We can speculate about why there are a lot of horror games nowadays, versus barely none at all about 10 years ago. Maybe horror games are less expensive to make and thus more viable for smaller developers, especially when the unheimlich effect of early 3D graphics is so suited to the genre, not to mention the benefits that darkness and repetitive labyrinthine interiors may have on smaller development budgets. Maybe it's an unconscious push back against the brash, saccharine vibe of most popular contemporary videogames; if the Fortnite-ification of everything sets your teeth on edge, maybe an unrelentingly violent game about psychopathic nuns will act as salve. OR: maybe people are just generally more messed up in the 2020s, and love to watch horrible things and be scared.
I like to speculate but I don't know why there's nearly a dozen new horror games on Steam every week, not counting the extremely low-effort entries. But I do know that Withering Rooms enters a crowded indie horror market. And despite ticking a lot of horror cliche boxes, it manages to be interesting all the same. It's set in an ailing Victorian-era mansion which has devolved from coal baron's home to cholera hospital to mental asylum. I reckon horror games don't always need to be set in filthy old mansions, but I may be in the minority.
Withering Rooms messes with the screwed-up mansion formula just enough to interest me, though. Protagonist Nightingale has fallen afoul of an especially nasty phenomenon affecting the mansion, namely, she's become stuck in a dream. It's not a nice dream: it re-imagines the mansion as a stomping ground for all manner of accursed wraiths and psychos. Add to that surreal premise a wry take on 19th century period drama severity, and Withering Rooms' tone is appealingly askew.
We never learn why or how Nightingale was touched by the looping horrid dream phenomenon: we meet her as if she's been stuck in this cycle for eternity. Within 15 minutes of booting Withering Rooms she's burned alive by a witch, and after this fatal altercation, the asylum administrator—whose admin skills admirably extend to dream states—explains that when I die I “awake anew” in the mansion. To make matters slightly more problematic, the layout of the mansion shifts with every death.

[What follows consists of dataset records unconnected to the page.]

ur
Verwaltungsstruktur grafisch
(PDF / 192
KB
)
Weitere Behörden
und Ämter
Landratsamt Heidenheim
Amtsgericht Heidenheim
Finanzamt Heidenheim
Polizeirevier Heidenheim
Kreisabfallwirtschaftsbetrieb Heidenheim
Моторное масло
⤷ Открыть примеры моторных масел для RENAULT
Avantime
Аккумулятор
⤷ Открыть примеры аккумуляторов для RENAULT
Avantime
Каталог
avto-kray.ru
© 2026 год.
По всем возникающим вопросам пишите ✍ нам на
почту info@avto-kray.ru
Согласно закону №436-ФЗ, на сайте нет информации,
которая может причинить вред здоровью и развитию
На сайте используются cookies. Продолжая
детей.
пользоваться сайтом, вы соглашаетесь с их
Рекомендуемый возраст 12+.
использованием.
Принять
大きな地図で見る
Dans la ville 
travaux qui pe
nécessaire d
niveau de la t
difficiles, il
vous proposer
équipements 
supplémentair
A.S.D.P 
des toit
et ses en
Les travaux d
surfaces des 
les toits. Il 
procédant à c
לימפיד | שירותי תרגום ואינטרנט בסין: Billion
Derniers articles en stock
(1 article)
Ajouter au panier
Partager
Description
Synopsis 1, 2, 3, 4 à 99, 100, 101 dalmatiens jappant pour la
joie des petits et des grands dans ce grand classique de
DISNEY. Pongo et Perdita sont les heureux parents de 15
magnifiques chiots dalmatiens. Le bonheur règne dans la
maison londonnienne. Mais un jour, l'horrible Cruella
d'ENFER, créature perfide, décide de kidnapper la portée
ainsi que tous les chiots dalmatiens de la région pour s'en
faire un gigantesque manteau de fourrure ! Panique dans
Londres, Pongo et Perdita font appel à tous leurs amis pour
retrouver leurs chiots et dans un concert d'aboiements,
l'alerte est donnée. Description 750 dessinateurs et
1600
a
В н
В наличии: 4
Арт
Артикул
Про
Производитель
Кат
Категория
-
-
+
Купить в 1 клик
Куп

Yes, Withering Rooms has—brace yourself—roguelite elements. I didn't hold this revelation in my back pocket to trick you: it's more that its handling of death isn't as punishing or annoying as most proper roguelites. Upon death you'll lose most items, but crucially, not key items, nor the armor you're wearing. And despite the mansion's layout always shifting, it's easy to make your way around. After finding important key items, passing the first hour of the game takes about 30 seconds on respawning.

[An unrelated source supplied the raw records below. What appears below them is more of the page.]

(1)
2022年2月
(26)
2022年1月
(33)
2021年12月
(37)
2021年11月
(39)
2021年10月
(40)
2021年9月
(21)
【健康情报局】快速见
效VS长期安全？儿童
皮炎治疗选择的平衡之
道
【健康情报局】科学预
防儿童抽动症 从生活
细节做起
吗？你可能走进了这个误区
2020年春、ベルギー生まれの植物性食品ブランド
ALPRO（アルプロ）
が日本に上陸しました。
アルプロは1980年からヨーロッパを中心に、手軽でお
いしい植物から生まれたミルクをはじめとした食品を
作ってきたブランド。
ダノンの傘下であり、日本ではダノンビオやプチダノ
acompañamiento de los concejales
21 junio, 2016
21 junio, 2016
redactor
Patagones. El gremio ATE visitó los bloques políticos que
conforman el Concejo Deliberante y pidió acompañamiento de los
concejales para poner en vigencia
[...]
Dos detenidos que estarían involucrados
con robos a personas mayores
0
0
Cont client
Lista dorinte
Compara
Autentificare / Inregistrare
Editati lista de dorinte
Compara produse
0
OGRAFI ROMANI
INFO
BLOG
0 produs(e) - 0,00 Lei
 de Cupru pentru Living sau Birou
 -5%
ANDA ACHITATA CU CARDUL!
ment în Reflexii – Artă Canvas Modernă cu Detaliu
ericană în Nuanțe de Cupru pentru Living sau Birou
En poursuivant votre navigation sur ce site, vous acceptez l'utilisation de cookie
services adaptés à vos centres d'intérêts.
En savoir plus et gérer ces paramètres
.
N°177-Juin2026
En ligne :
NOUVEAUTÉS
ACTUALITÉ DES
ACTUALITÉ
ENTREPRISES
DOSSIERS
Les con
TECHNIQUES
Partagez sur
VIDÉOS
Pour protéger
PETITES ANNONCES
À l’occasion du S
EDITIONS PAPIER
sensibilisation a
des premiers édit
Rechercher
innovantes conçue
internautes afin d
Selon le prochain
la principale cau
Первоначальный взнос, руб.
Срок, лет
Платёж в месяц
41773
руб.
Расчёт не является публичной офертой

The cyclical nature bolsters the concept of reliving the same horrendous dream over and over again, while gradually discovering a way to break the cycle. Evidence abounds that maybe there isn't a way to break the cycle, as Mostyn House is populated by various sickly long termers who have been imprisoned in the dream for aeons. In this way, its structure is closer to Deathloop, but on a moment-to-moment basis it feels more akin to post-Dark Souls metroidvanias like Salt and Sacrifice or Ender Lilies. The latter, because Withering Rooms is also a stat-driven RPG, with detailed combat and an increasingly improvisational take on solving encounters. Stealth, traps, decoys, and a surprisingly varied magic system can be used to evade the mansion's gangly monstrosities, as can more conventional melee weapons like axes and cleavers.

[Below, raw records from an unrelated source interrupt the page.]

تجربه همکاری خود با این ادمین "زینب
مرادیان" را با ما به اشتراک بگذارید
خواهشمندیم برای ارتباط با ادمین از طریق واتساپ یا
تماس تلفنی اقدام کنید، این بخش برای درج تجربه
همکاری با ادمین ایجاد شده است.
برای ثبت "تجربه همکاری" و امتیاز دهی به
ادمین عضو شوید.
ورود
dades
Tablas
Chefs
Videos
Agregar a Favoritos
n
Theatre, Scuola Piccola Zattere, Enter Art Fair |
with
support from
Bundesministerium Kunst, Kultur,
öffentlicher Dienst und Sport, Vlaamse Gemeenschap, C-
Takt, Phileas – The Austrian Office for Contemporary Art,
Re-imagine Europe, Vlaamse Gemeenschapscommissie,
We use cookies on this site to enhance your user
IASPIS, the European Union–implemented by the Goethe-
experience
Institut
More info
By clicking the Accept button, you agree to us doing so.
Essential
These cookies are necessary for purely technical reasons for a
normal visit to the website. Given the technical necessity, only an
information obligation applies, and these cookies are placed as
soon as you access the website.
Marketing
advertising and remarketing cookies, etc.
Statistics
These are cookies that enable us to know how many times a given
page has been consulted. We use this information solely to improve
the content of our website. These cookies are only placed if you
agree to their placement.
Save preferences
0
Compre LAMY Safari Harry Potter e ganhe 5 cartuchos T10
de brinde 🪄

It's fun to make a lot of noise, attract a room's weirdos towards a door, pass through it, place a hex on the door, and then watch them perish. But using magic spells raises your “curse” meter, which is similar to sanity meters in a lot of other horror games. The higher your curse level the creepier the world becomes, and the more densely populated with foes it gets, and the more likely you are to die.
By the two-hour mark I've met a Butcher Surgeon, a Filthy Wretch, and discovered a mysterious passage under an inconspicuous drawer. I've also entered a portal into Nowhere and discovered The Wrong Room, which is accessed via the opening and shutting of any given door three times, before entering it on the fourth. I got slaughtered in a hedge maze. In its early hours, Withering Rooms has a promising sense of depth: it feels riddled with bizarre secrets and suss side passages. After 18 months in early access, it's now completely finished, and well worth a look.